## [THE TASK]
The answer must consist of every line below that contains the word "Борис".
GIVEN INFORMATION below:
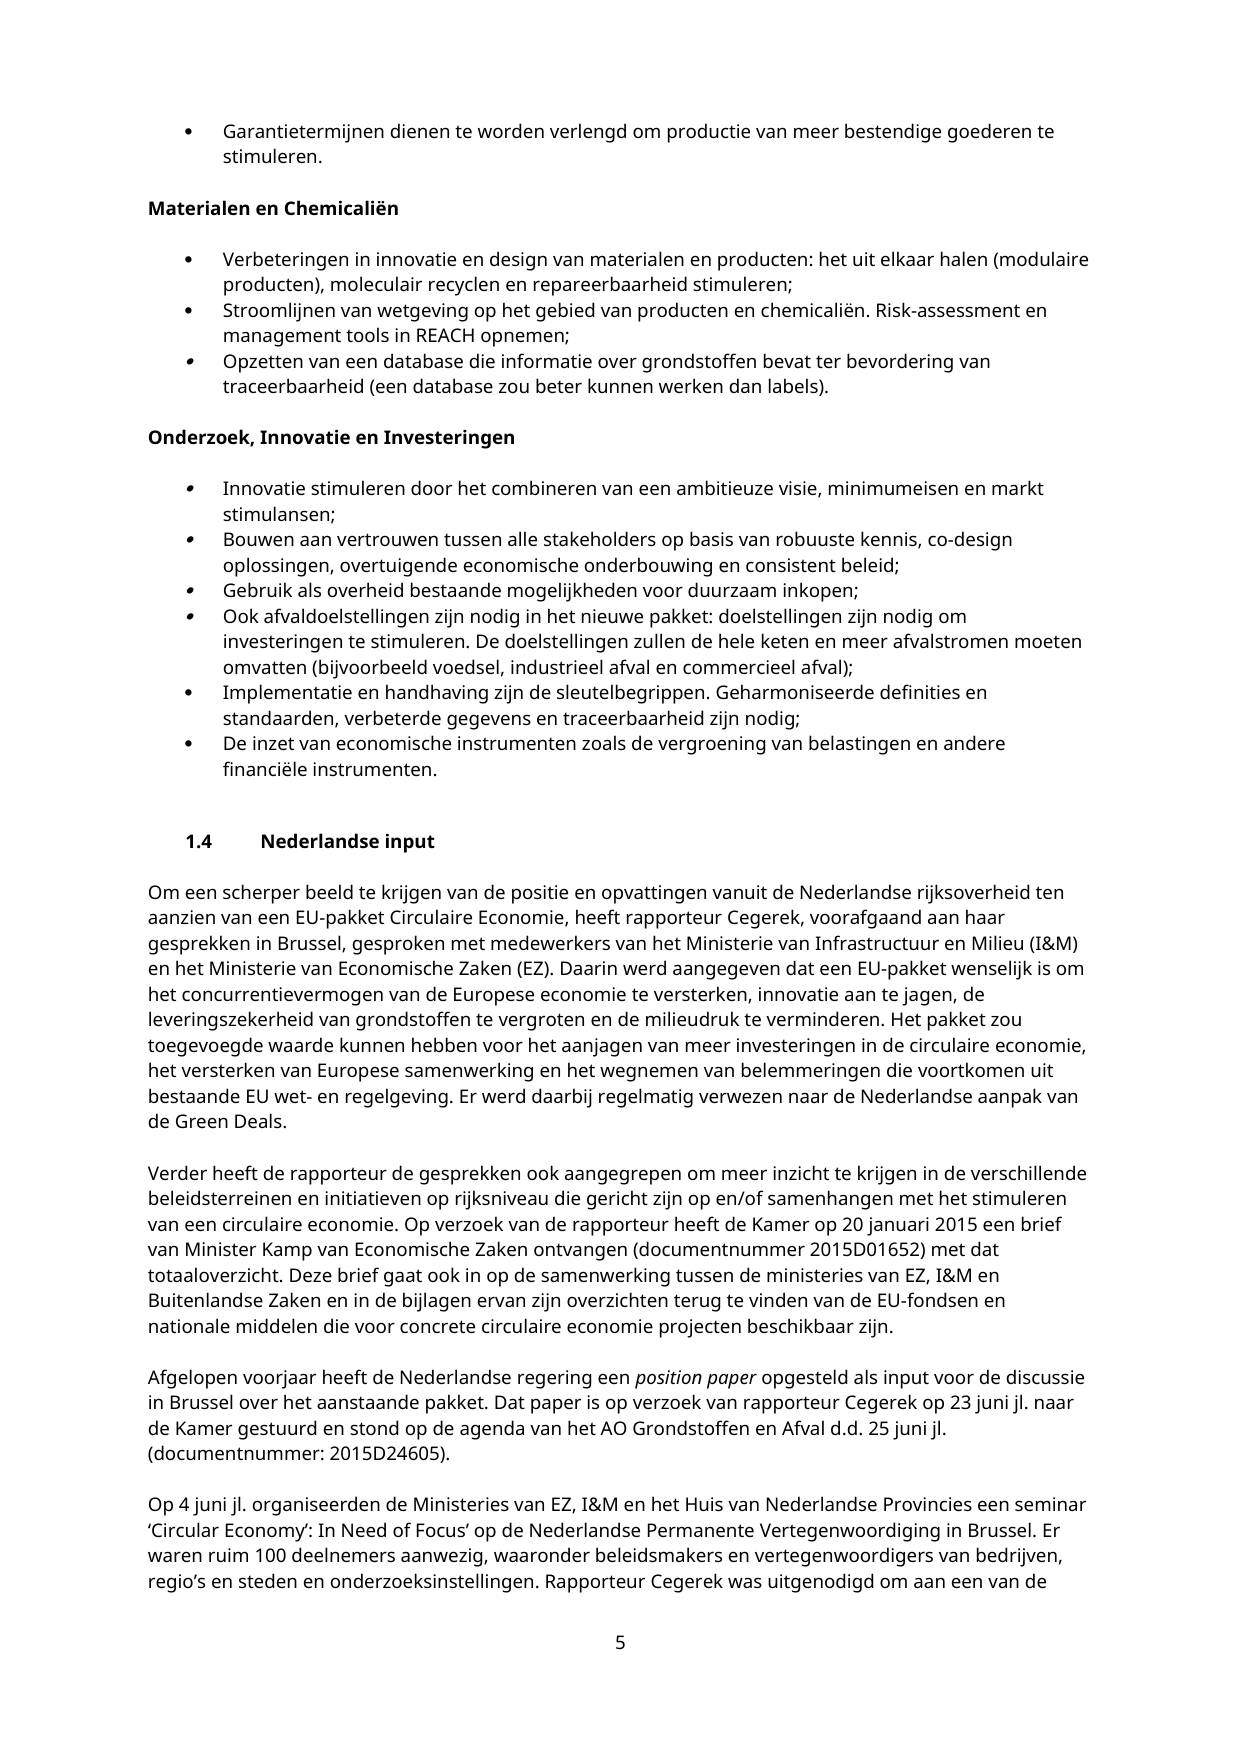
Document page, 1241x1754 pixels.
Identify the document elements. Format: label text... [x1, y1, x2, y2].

list Stroomlijnen van wetgeving op het gebied van producten en chemicaliën. Risk-assessment en management tools in REACH opnemen; [185, 297, 1093, 348]
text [148, 1492, 1093, 1594]
text Materialen en Chemicaliën [148, 195, 1093, 220]
text Verder heeft de rapporteur de gesprekken ook aangegrepen om meer inzicht te krijgen in de verschillende beleidsterreinen en initiatieven op rijksniveau die gericht zijn op en/of samenhangen met het stimuleren van een circulaire economie. Op verzoek van de rapporteur heeft de Kamer op 20 januari 2015 een brief van Minister Kamp van Economische Zaken ontvangen (documentnummer 2015D01652) met dat totaaloverzicht. Deze brief gaat ook in op de samenwerking tussen de ministeries van EZ, I&M en Buitenlandse Zaken en in de bijlagen ervan zijn overzichten terug te vinden van de EU-fondsen en nationale middelen die voor concrete circulaire economie projecten beschikbaar zijn. [148, 1160, 1093, 1338]
list Garantietermijnen dienen te worden verlengd om productie van meer bestendige goederen te stimuleren. [185, 118, 1093, 169]
text Onderzoek, Innovatie en Investeringen [148, 424, 1093, 450]
list Gebruik als overheid bestaande mogelijkheden voor duurzaam inkopen; [185, 578, 1093, 603]
list Ook afvaldoelstellingen zijn nodig in het nieuwe pakket: doelstellingen zijn nodig om investeringen te stimuleren. De doelstellingen zullen de hele keten en meer afvalstromen moeten omvatten (bijvoorbeeld voedsel, industrieel afval en commercieel afval); [185, 603, 1093, 680]
text Afgelopen voorjaar heeft de Nederlandse regering een position paper opgesteld als input voor de discussie in Brussel over het aanstaande pakket. Dat paper is op verzoek van rapporteur Cegerek op 23 juni jl. naar de Kamer gestuurd en stond op de agenda van het AO Grondstoffen en Afval d.d. 25 juni jl. (documentnummer: 2015D24605). [148, 1364, 1093, 1466]
subtitle Nederlandse input [185, 828, 1093, 854]
list Implementatie en handhaving zijn de sleutelbegrippen. Geharmoniseerde definities en standaarden, verbeterde gegevens en traceerbaarheid zijn nodig; [185, 680, 1093, 731]
list De inzet van economische instrumenten zoals de vergroening van belastingen en andere financiële instrumenten. [185, 731, 1093, 782]
text Om een scherper beeld te krijgen van de positie en opvattingen vanuit de Nederlandse rijksoverheid ten aanzien van een EU-pakket Circulaire Economie, heeft rapporteur Cegerek, voorafgaand aan haar gesprekken in Brussel, gesproken met medewerkers van het Ministerie van Infrastructuur en Milieu (I&M) en het Ministerie van Economische Zaken (EZ). Daarin werd aangegeven dat een EU-pakket wenselijk is om het concurrentievermogen van de Europese economie te versterken, innovatie aan te jagen, de leveringszekerheid van grondstoffen te vergroten en de milieudruk te verminderen. Het pakket zou toegevoegde waarde kunnen hebben voor het aanjagen van meer investeringen in de circulaire economie, het versterken van Europese samenwerking en het wegnemen van belemmeringen die voortkomen uit bestaande EU wet- en regelgeving. Er werd daarbij regelmatig verwezen naar de Nederlandse aanpak van de Green Deals. [148, 879, 1093, 1134]
list Verbeteringen in innovatie en design van materialen en producten: het uit elkaar halen (modulaire producten), moleculair recyclen en repareerbaarheid stimuleren; [185, 246, 1093, 297]
list Bouwen aan vertrouwen tussen alle stakeholders op basis van robuuste kennis, co-design oplossingen, overtuigende economische onderbouwing en consistent beleid; [185, 527, 1093, 578]
list Opzetten van een database die informatie over grondstoffen bevat ter bevordering van traceerbaarheid (een database zou beter kunnen werken dan labels). [185, 348, 1093, 399]
list Innovatie stimuleren door het combineren van een ambitieuze visie, minimumeisen en markt stimulansen; [185, 476, 1093, 527]
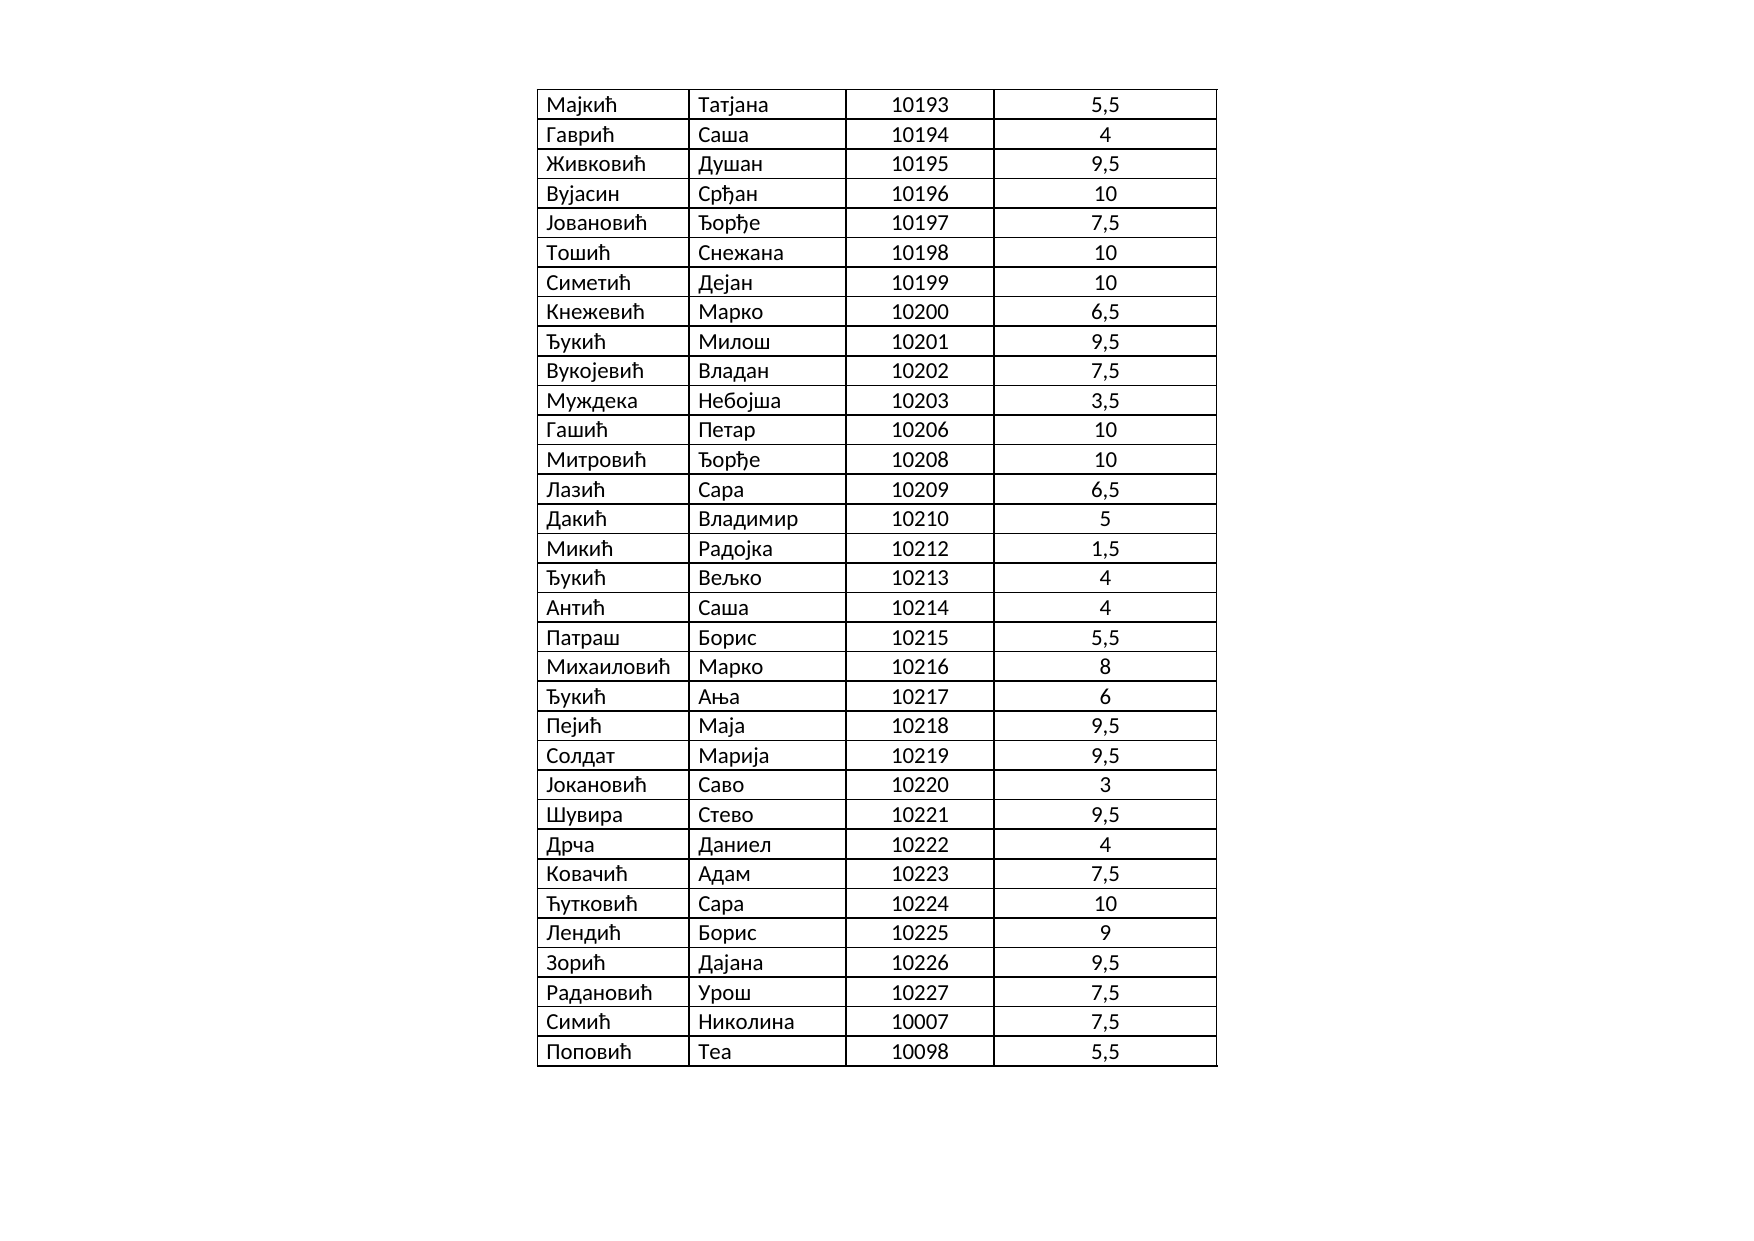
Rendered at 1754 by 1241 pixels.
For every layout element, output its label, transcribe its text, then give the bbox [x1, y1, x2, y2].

table_cell Микић [538, 534, 688, 562]
table_cell 4 [995, 564, 1216, 592]
table_cell 10214 [847, 593, 993, 621]
table_cell Маја [690, 712, 845, 739]
table_cell Кнежевић [538, 297, 688, 325]
table_cell Шувира [538, 800, 688, 828]
table_cell Јокановић [538, 771, 688, 799]
table_cell 9,5 [995, 800, 1216, 828]
table_cell Јовановић [538, 209, 688, 237]
table_cell 10225 [847, 919, 993, 947]
table_cell 10199 [847, 268, 993, 296]
table_cell Ђорђе [690, 209, 845, 237]
table_cell 10202 [847, 357, 993, 384]
table_cell 10201 [847, 327, 993, 355]
table_cell Сара [690, 889, 845, 917]
table_cell 10226 [847, 948, 993, 976]
table_cell Дејан [690, 268, 845, 296]
table_cell Тошић [538, 238, 688, 266]
table_cell Марија [690, 741, 845, 769]
table_cell Борис [690, 919, 845, 947]
table_cell Адам [690, 860, 845, 887]
table_cell 6 [995, 682, 1216, 710]
table_cell Гаврић [538, 120, 688, 148]
table_cell Ђукић [538, 564, 688, 592]
table_cell Вукојевић [538, 357, 688, 384]
table_cell 10193 [847, 90, 993, 118]
table_cell Небојша [690, 386, 845, 414]
table_cell 7,5 [995, 209, 1216, 237]
table_cell 10 [995, 889, 1216, 917]
table_cell Саша [690, 120, 845, 148]
table_cell 10197 [847, 209, 993, 237]
table_cell 9 [995, 919, 1216, 947]
table_cell 10212 [847, 534, 993, 562]
table_cell 9,5 [995, 327, 1216, 355]
table_cell 9,5 [995, 712, 1216, 739]
table_cell Ања [690, 682, 845, 710]
table_cell Солдат [538, 741, 688, 769]
table_cell Мајкић [538, 90, 688, 118]
table_cell Гашић [538, 416, 688, 444]
table_cell Борис [690, 623, 845, 651]
table_cell Владан [690, 357, 845, 384]
table_cell 10223 [847, 860, 993, 887]
table_cell Душан [690, 150, 845, 177]
table_cell 10007 [847, 1007, 993, 1035]
table_cell 10224 [847, 889, 993, 917]
table_cell Петар [690, 416, 845, 444]
table_cell 9,5 [995, 741, 1216, 769]
table_cell 10215 [847, 623, 993, 651]
table_cell Урош [690, 978, 845, 1006]
table_cell 10219 [847, 741, 993, 769]
table_cell 9,5 [995, 948, 1216, 976]
table_cell 10195 [847, 150, 993, 177]
table_cell Муждека [538, 386, 688, 414]
table_cell 10200 [847, 297, 993, 325]
table_cell 4 [995, 120, 1216, 148]
table_cell 8 [995, 652, 1216, 680]
table_cell 10198 [847, 238, 993, 266]
table_cell 7,5 [995, 357, 1216, 384]
table_cell Поповић [538, 1037, 688, 1065]
table_cell Дакић [538, 505, 688, 532]
table_cell Сара [690, 475, 845, 503]
table_cell Даниел [690, 830, 845, 858]
table_cell 10196 [847, 179, 993, 207]
table_cell 4 [995, 830, 1216, 858]
table_cell Патраш [538, 623, 688, 651]
table_cell Вујасин [538, 179, 688, 207]
table_cell Лендић [538, 919, 688, 947]
table_cell 10203 [847, 386, 993, 414]
table_cell Стево [690, 800, 845, 828]
table_cell Антић [538, 593, 688, 621]
table_cell 7,5 [995, 860, 1216, 887]
table_cell 10 [995, 179, 1216, 207]
table_cell 3 [995, 771, 1216, 799]
table_cell 10206 [847, 416, 993, 444]
table_cell Ђорђе [690, 445, 845, 473]
table_cell Лазић [538, 475, 688, 503]
table_cell Ковачић [538, 860, 688, 887]
table_cell Зорић [538, 948, 688, 976]
table_cell 10209 [847, 475, 993, 503]
table_cell Марко [690, 652, 845, 680]
table_cell 10222 [847, 830, 993, 858]
table_cell Милош [690, 327, 845, 355]
table_cell Симић [538, 1007, 688, 1035]
table_cell Срђан [690, 179, 845, 207]
table_cell Николина [690, 1007, 845, 1035]
table_cell Марко [690, 297, 845, 325]
table_cell Ћутковић [538, 889, 688, 917]
table_cell Владимир [690, 505, 845, 532]
table_cell 10 [995, 416, 1216, 444]
table_cell Дрча [538, 830, 688, 858]
table_cell Вељко [690, 564, 845, 592]
table_cell Радановић [538, 978, 688, 1006]
table_cell 9,5 [995, 150, 1216, 177]
table_cell 10220 [847, 771, 993, 799]
table_cell 10227 [847, 978, 993, 1006]
table_cell 10217 [847, 682, 993, 710]
table_cell Дајана [690, 948, 845, 976]
table_cell Симетић [538, 268, 688, 296]
table_cell 10221 [847, 800, 993, 828]
table_cell 7,5 [995, 1007, 1216, 1035]
table_cell 6,5 [995, 475, 1216, 503]
table_cell Саво [690, 771, 845, 799]
table_cell 10216 [847, 652, 993, 680]
table_cell Саша [690, 593, 845, 621]
table_cell Радојка [690, 534, 845, 562]
table_cell Ђукић [538, 327, 688, 355]
table_cell Снежана [690, 238, 845, 266]
table_cell 7,5 [995, 978, 1216, 1006]
table_cell 10098 [847, 1037, 993, 1065]
table_cell 10194 [847, 120, 993, 148]
table_cell 6,5 [995, 297, 1216, 325]
table_cell Митровић [538, 445, 688, 473]
table_cell 3,5 [995, 386, 1216, 414]
table_cell 10 [995, 238, 1216, 266]
table_cell 5,5 [995, 623, 1216, 651]
table_cell 10 [995, 268, 1216, 296]
table_cell Живковић [538, 150, 688, 177]
table_cell 10 [995, 445, 1216, 473]
table_cell Пејић [538, 712, 688, 739]
table_cell 5,5 [995, 90, 1216, 118]
table_cell Теа [690, 1037, 845, 1065]
table_cell Татјана [690, 90, 845, 118]
table_cell 5,5 [995, 1037, 1216, 1065]
table_cell Ђукић [538, 682, 688, 710]
table_cell 10208 [847, 445, 993, 473]
table_cell 4 [995, 593, 1216, 621]
table_cell Михаиловић [538, 652, 688, 680]
table_cell 5 [995, 505, 1216, 532]
table_cell 1,5 [995, 534, 1216, 562]
table_cell 10210 [847, 505, 993, 532]
table_cell 10218 [847, 712, 993, 739]
table_cell 10213 [847, 564, 993, 592]
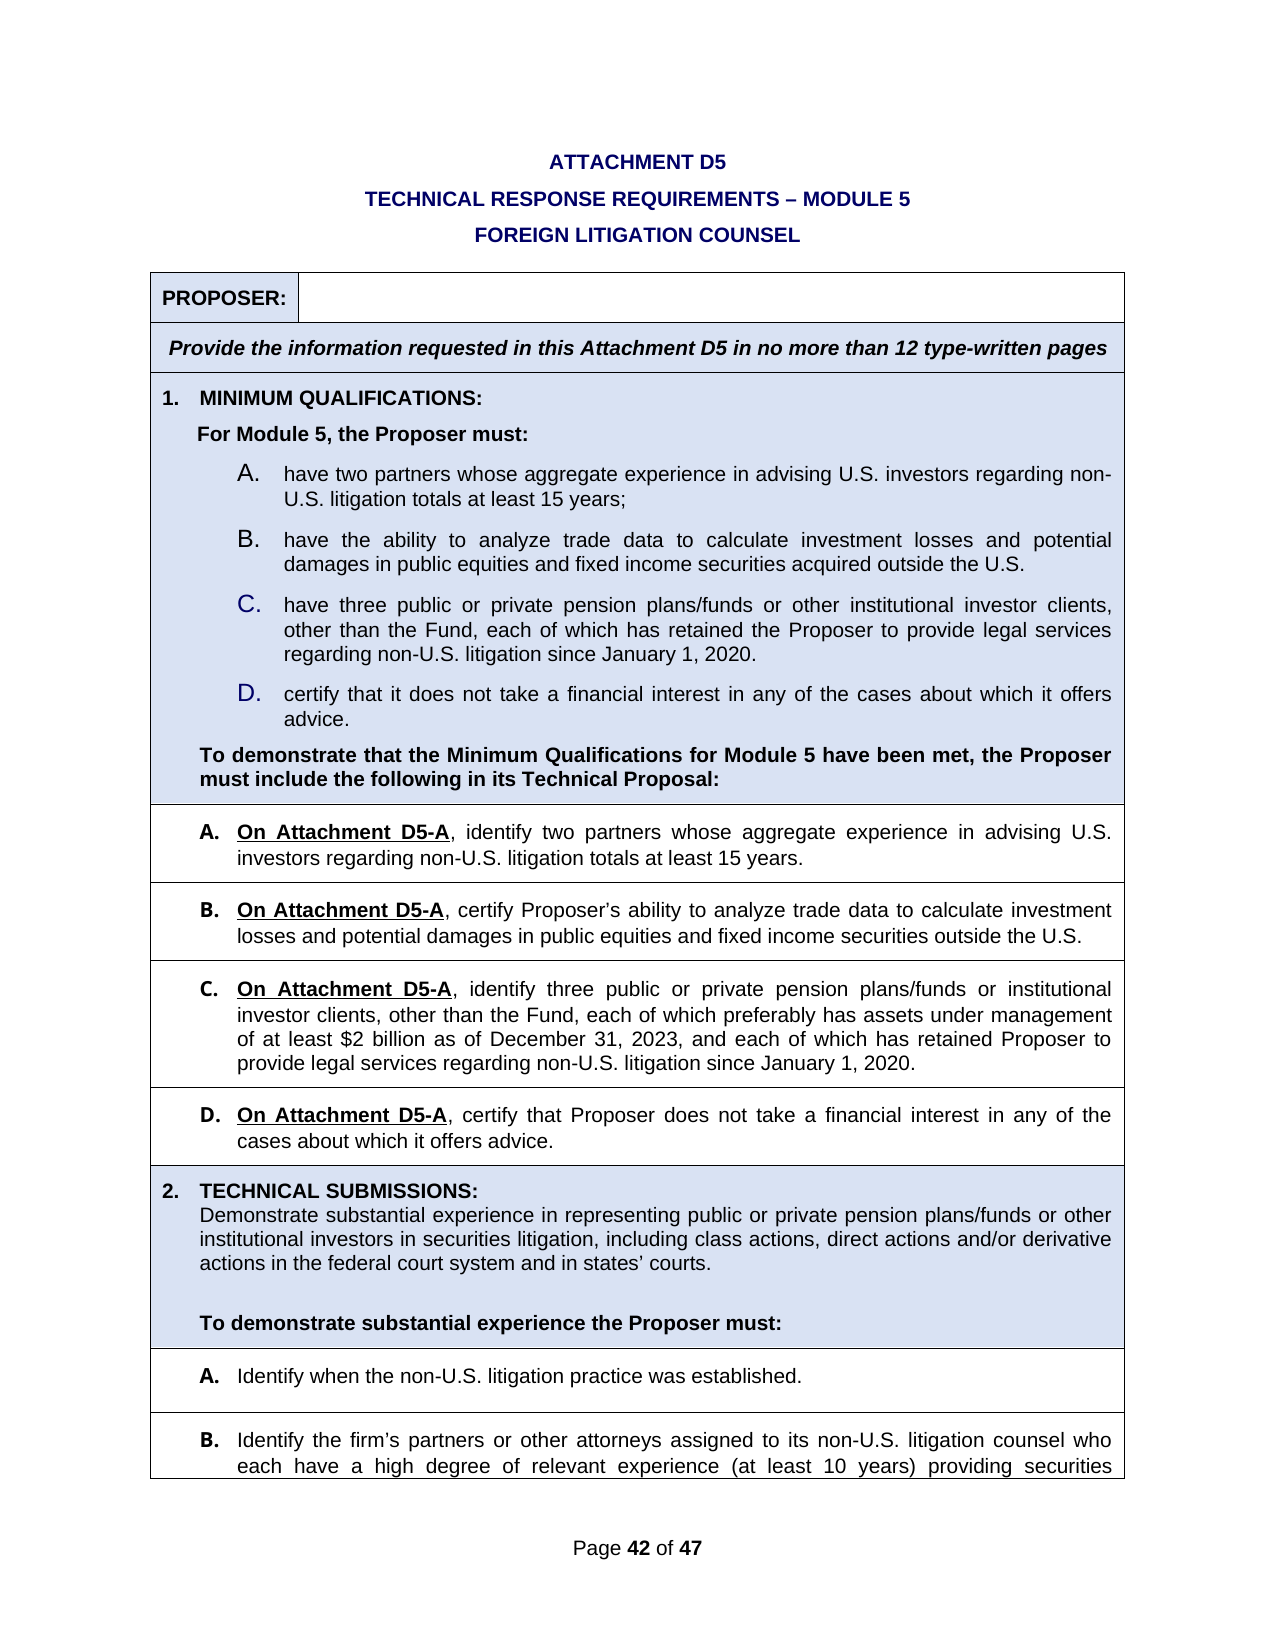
End of GIVEN INFORMATION.
## [TASK ANSWER]
table_cell Борис [690, 919, 845, 947]
table_cell Борис [690, 623, 845, 651]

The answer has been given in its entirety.